A friend of mine in Israel used to argue that the country had no original ethnic cuisine beyond the infamous soy schwarma served in the college dorms, that most of the dishes we enjoyed, from Sabbath cholent to stuffed felafels, were carried over from European ancestors or borrowed from Arab residents and neighbors. It’s true that dishes that struck me as most intensely authentic during my time there were authentic versions of someone else’s food — the baklava from the Druse villages near Haifa, or the Yemenite stews at the restaurant near my bus stop in Jerusalem. The overflowing harvests of cucumbers and tomatoes that ruled so many meals came home with me only in European forms — cold gazpacho, say, or Greek salad.

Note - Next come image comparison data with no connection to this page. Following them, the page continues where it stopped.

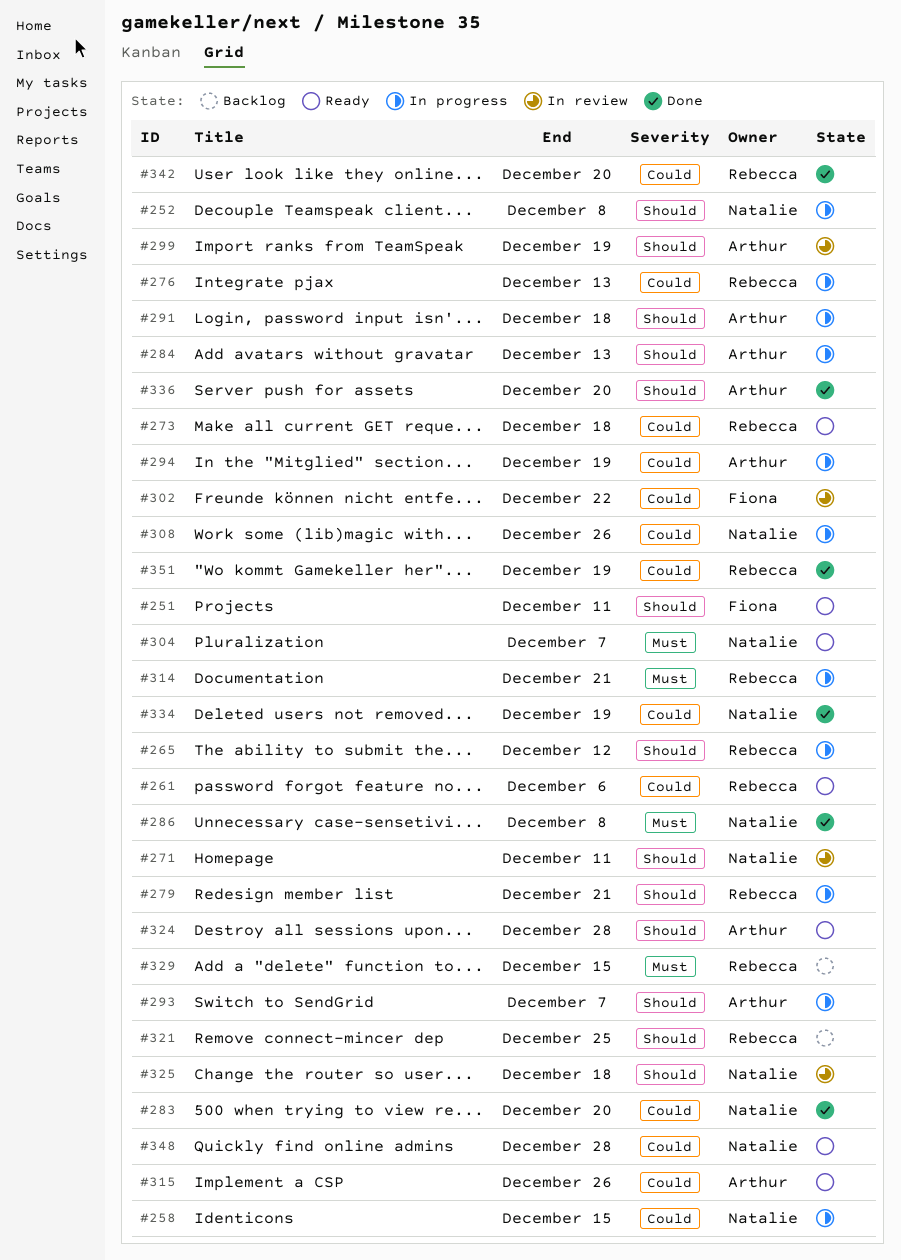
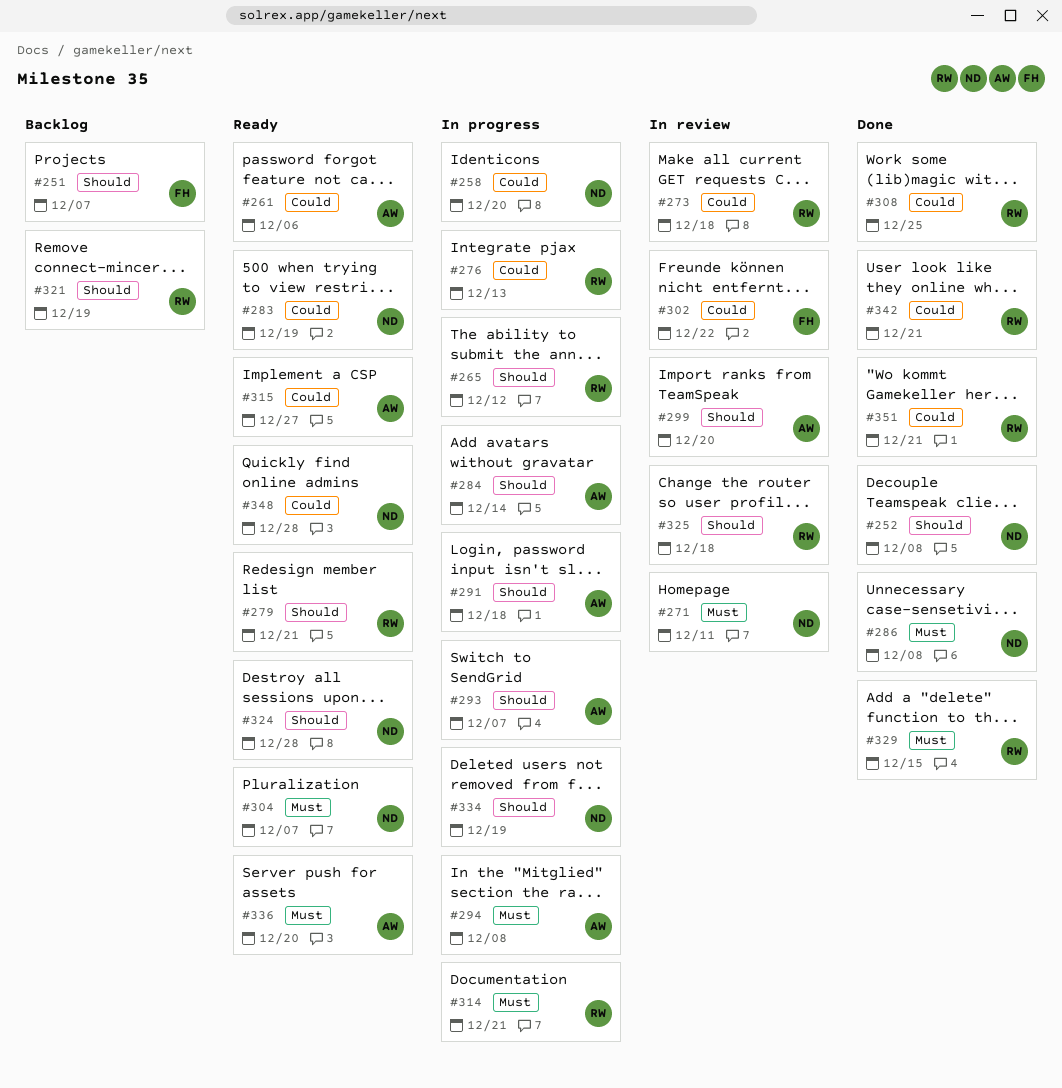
#251, status: Ready -> Backlog
#251, due: Dec 11 -> Dec 7
#252, status: In progress -> Done
#258, due: Dec 15 -> Dec 20
#261, owner: Rebecca -> Arthur
#271, priority: Should -> Must
#273, status: Ready -> In review
#279, status: In progress -> Ready
#283, status: Done -> Ready
#283, due: Dec 20 -> Dec 19
#284, due: Dec 13 -> Dec 14
#294, priority: Could -> Must
#294, due: Dec 19 -> Dec 8
#299, due: Dec 19 -> Dec 20
#308, status: In progress -> Done
#308, owner: Natalie -> Rebecca
#308, due: Dec 26 -> Dec 25
#315, due: Dec 26 -> Dec 27
#321, due: Dec 25 -> Dec 19
#324, owner: Arthur -> Natalie
#325, owner: Natalie -> Rebecca
#329, status: Backlog -> Done
#334, status: Done -> In progress
#334, priority: Could -> Should
#336, status: Done -> Ready
#336, priority: Should -> Must
#342, due: Dec 20 -> Dec 21
#351, due: Dec 19 -> Dec 21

It’s been years since that conversation, and it wasn’t until last week that I remembered the “Israeli salad”: Stripped-down simple, distinctive in its small dice, and ubiquitous even to the point of appearing on breakfast tables. A young cousin set out a bowl as part of lunch when we visited California last week, and it seemed distant but familiar, basic but so good we devoured every bite. It was so appealing, I think, partly because she used fresh lemon juice in it, from the ripe fruits hanging all over the backyard tree. They were so abundant, so matter-of-fact to everyone who lives in a citrus-growing climate, but so magical to those of us from colder zones. I haven’t smelled a fresh-picked lemon in so long, that alone made it feel like we were returning to a foreign land.

Israeli Salad

Serves 8

Several cucumbers (there were 10 small Persian cucumbers in the bowl pictured)
2-3 tomatoes
1-2 Tbsp olive oil
juice of 1 lemon
salt and pepper to taste

Dice cucumbers, seed and dice tomatoes, and combine. Drizzle with olive oil, add lemon juice, and stir. Add salt and pepper to taste.

(Too simple for you? If you want to up the salad ante, try Smitten Kitten’s version with onion, sumac powder, and some other additions.)